HB 87 also would enhance condo and homeowner associations’ standing in legal proceedings.

“This is going to help them, which is important to all the members of the association,” Goldman said.

Senate Bill 1666 is roughly parallel in its reforms, but it adds two other important measures.

It would make the appointment of retired circuit court judges as foreclosure judges more permanent. The practice has been used extensively in the 12th Circuit, hard hit by foreclosures.

The Senate bill also eliminates the requirement that property owners be notified a second time about a pending foreclosure in a print newspaper advertisement.

Instead, that second publication requirement could occur on a publicly accessible website, such as a clerk of the court site, in lieu of other media.

Foreclosure defense attorney Matt Weidner, another St. Petersburg attorney, calls that aspect of the bill “troubling.”

“Particularly with these lower income folks, the only way they found out they were being foreclosed upon is in a newspaper,” Weidner said.

As the Legislature kicked off its annual session Tuesday, other bills pertaining to foreclosures are also circulating.

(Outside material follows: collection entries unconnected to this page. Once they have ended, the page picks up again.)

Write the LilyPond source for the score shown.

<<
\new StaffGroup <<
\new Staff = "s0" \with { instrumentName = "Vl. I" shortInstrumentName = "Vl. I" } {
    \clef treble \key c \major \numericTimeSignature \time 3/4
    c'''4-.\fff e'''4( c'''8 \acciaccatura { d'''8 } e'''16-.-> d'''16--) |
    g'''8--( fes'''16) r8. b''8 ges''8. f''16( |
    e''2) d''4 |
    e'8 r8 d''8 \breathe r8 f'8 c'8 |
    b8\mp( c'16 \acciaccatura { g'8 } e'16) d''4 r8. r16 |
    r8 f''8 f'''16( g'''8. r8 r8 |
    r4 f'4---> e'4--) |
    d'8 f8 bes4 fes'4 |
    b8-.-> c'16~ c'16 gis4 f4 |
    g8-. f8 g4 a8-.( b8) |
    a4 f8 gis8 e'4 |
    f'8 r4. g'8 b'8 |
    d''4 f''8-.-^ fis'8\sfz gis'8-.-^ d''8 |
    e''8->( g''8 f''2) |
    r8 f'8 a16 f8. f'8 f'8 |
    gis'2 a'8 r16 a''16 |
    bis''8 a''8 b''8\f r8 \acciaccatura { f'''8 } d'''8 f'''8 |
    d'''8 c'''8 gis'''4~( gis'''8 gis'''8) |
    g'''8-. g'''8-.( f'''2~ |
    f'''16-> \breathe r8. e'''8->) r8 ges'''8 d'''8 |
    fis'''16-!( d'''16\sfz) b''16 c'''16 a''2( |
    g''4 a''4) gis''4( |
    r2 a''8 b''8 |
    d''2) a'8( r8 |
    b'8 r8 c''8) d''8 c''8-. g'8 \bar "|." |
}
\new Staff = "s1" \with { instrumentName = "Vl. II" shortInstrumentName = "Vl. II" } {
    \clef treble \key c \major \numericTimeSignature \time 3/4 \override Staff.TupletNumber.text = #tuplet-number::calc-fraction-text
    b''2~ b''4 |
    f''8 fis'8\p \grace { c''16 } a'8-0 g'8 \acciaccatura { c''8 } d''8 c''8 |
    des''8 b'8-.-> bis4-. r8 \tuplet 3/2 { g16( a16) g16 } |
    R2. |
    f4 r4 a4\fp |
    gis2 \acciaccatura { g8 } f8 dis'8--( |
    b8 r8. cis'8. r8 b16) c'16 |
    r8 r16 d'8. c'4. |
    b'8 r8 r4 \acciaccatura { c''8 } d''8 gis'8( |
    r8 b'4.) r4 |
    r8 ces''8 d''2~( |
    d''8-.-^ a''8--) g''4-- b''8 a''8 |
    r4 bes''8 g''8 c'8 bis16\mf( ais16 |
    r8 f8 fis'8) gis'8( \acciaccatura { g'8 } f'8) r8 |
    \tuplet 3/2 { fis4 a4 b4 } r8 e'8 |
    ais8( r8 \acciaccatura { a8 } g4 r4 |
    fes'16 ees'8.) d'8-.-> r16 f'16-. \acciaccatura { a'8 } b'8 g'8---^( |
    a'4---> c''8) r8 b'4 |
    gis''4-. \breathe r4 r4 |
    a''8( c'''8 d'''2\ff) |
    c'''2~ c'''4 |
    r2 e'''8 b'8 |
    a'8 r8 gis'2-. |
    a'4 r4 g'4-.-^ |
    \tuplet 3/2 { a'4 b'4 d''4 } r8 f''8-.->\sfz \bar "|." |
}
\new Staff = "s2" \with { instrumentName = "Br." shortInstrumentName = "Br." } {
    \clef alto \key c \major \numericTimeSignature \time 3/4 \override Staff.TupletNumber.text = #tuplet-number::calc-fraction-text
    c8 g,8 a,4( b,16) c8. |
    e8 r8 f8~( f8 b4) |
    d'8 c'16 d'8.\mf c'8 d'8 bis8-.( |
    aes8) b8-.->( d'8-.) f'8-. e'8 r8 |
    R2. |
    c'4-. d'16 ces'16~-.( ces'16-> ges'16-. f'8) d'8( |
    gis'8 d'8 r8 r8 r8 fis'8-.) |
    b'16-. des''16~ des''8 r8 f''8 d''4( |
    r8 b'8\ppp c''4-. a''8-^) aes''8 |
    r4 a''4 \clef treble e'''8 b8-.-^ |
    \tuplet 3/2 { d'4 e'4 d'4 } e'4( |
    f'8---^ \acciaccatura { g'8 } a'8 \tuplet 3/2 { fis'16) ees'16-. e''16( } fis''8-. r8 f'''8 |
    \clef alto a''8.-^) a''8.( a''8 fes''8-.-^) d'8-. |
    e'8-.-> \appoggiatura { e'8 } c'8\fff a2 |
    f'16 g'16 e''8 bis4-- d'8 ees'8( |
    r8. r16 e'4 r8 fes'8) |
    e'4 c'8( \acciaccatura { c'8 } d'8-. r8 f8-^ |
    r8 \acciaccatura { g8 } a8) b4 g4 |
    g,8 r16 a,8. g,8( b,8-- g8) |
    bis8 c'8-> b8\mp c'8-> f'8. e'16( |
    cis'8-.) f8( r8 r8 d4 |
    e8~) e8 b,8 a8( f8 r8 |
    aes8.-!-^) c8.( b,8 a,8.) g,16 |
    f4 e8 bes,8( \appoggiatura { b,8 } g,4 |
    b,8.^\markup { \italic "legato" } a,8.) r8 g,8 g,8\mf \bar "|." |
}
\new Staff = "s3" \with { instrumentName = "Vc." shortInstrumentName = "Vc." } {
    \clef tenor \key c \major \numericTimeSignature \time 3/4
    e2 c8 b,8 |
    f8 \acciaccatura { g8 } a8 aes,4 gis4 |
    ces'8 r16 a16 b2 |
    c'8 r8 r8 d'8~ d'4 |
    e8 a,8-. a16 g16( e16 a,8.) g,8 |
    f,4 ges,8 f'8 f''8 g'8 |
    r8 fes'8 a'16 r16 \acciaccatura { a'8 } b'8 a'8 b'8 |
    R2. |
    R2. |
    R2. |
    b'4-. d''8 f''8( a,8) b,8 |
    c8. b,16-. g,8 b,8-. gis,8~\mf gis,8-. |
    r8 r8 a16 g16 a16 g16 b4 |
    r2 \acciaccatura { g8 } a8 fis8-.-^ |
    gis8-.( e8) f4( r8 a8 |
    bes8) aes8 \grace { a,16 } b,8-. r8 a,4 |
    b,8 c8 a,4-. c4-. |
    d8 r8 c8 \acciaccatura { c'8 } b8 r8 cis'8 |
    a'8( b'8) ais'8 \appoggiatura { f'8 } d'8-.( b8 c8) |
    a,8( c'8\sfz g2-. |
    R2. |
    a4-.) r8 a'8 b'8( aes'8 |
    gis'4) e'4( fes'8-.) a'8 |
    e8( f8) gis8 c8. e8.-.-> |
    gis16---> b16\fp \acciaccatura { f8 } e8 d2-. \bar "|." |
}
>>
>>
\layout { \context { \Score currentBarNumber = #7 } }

Orlando Senator Darren Soto, D-Orlando, has several.

His SB 1228, a “Short Sale Debt Relief Act,” would make deficiency judgments unenforceable on a short sale if the original debt was 20 percent or greater than fair market value.

But Weidner, the St. Petersburg attorney, contends many of the new bills would be superfluous.

“The problem in foreclosure court is not that pesky defense attorneys are holding up the procedure, and it is not that the courts are not doing their job or that the existing laws don’t work,” said Weidner, who along with other attorneys has formed Florida Consumer Justice Advocates, to fight some of the reform bills.

“The foreclosure problem is the banks, choosing not to complete foreclosures,” he said. “They don’t want to. They realize it is better to negotiate or get a short sale done.”